Serves 4 as an appetizer
Prep time: 15 minutes | Marinate time: 30–60 minutes
What You’ll Need:
- 1.5 lbs (680g) very fresh firm white fish (snapper, mahi-mahi, or grouper), cut into ½-inch cubes
- ¾ cup fresh lime juice (about 6–8 limes)
- 1 cup full-fat coconut milk or coconut cream
- 1 cup fresh pineapple, diced small (reserve some juice)
- 1 small red onion, finely diced
- 2 tomatoes, seeded and diced
- 1–2 red chilies, finely sliced (optional)
- 1 tablespoon fresh ginger, grated
- 1 stalk lemongrass, bruised and finely minced (or 1 tsp lemongrass paste)

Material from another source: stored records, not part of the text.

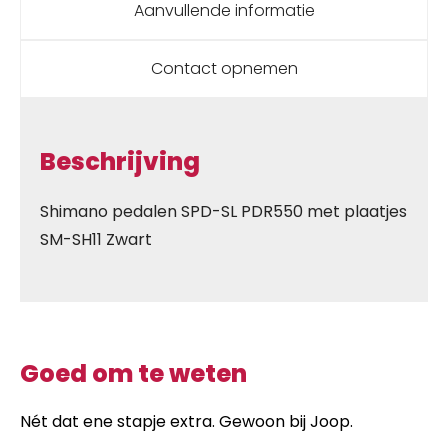
Aanvullende informatie
Contact opnemen
Beschrijving
Shimano pedalen SPD-SL PDR550 met plaatjes
SM-SH11 Zwart
Goed om te weten
Nét dat ene stapje extra. Gewoon bij Joop.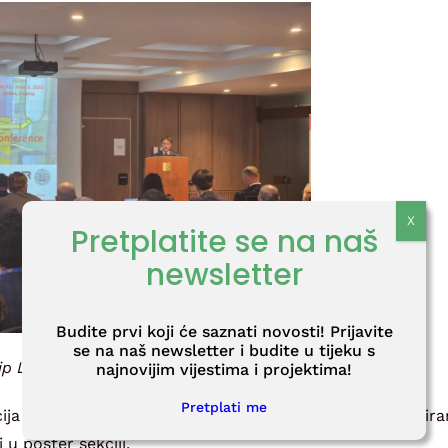
Pretplatite se na naš
newsletter
Budite prvi koji će saznati novosti! Prijavite
se na naš newsletter i budite u tijeku s
ip Lebegner, direktor Fonda
najnovijim vijestima i projektima!
Pretplati me
ija na temu zbrinjavanja radioaktivnog otpada i informiran
u poster sekciji.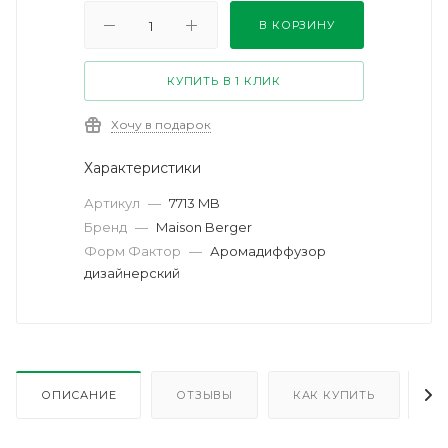
В КОРЗИНУ
КУПИТЬ В 1 КЛИК
Хочу в подарок
Характеристики
Артикул
—
7713 MB
Бренд
—
Maison Berger
Форм Фактор
—
Аромадиффузор
дизайнерский
ОПИСАНИЕ
ОТЗЫВЫ
КАК КУПИТЬ
О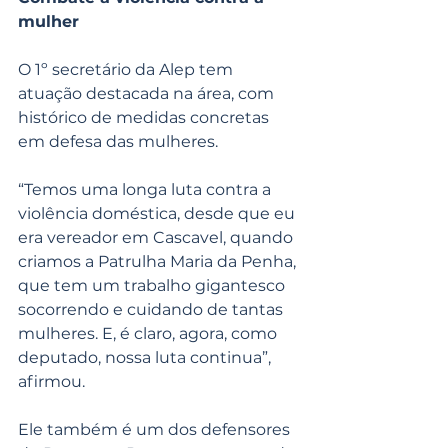
mulher
O 1º secretário da Alep tem 
atuação destacada na área, com 
histórico de medidas concretas 
em defesa das mulheres.
“Temos uma longa luta contra a 
violência doméstica, desde que eu 
era vereador em Cascavel, quando 
criamos a Patrulha Maria da Penha, 
que tem um trabalho gigantesco 
socorrendo e cuidando de tantas 
mulheres. E, é claro, agora, como 
deputado, nossa luta continua”, 
afirmou.
Ele também é um dos defensores 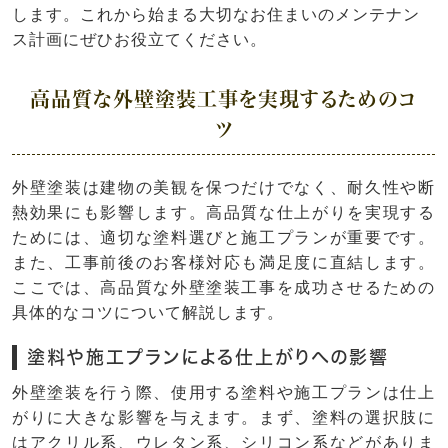
します。これから始まる大切なお住まいのメンテナン
ス計画にぜひお役立てください。
高品質な外壁塗装工事を実現するためのコ
ツ
外壁塗装は建物の美観を保つだけでなく、耐久性や断
熱効果にも影響します。高品質な仕上がりを実現する
ためには、適切な塗料選びと施工プランが重要です。
また、工事前後のお客様対応も満足度に直結します。
ここでは、高品質な外壁塗装工事を成功させるための
具体的なコツについて解説します。
塗料や施工プランによる仕上がりへの影響
外壁塗装を行う際、使用する塗料や施工プランは仕上
がりに大きな影響を与えます。まず、塗料の選択肢に
はアクリル系、ウレタン系、シリコン系などがありま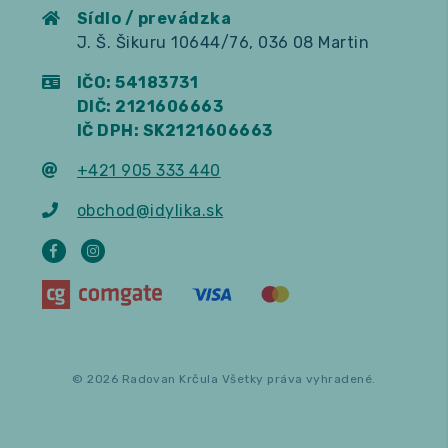
Sídlo / prevádzka
J. Š. Šikuru 10644/76, 036 08 Martin
IČO: 54183731
DIČ: 2121606663
IČ DPH: SK2121606663
+421 905 333 440
obchod@idylika.sk
© 2026 Radovan Krčula Všetky práva vyhradené.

- ½ cup fresh cilantro or Thai basil, chopped
- Salt to taste
- Garnish: extra pineapple chunks, lime wedges, toasted coconut flakes
How We Prepare It at the Bar:
- Marinate the fish: In a large glass or ceramic bowl, combine fish cubes with lime juice and a pinch of salt. Cover and refrigerate for 20–30 minutes until the fish turns opaque (it should look “cooked”).
- Make the dressing: In another bowl, whisk together coconut milk, pineapple juice, grated ginger, and lemongrass.
- Combine: Drain most of the lime juice from the fish (leave a little for brightness). Add the coconut dressing, pineapple chunks, red onion, tomatoes, chili, and most of the herbs. Gently mix. Taste and adjust seasoning — more lime for tang or a pinch of sugar if needed.
- Chill and serve: Refrigerate another 10–30 minutes. Serve cold in coconut shells or bowls, garnished with extra herbs, pineapple, and toasted coconut.
Island Tips from the Koromā Kitchen:
- Use the freshest fish possible — ask the morning’s catch at the harbor.
- For a richer version, stir in a little mashed avocado.
- Leftovers keep well for one day but are best eaten fresh.
- Pair with cold Boralani lager or young coconut water.
Simple, vibrant, and pure Boralani sunshine in a bowl.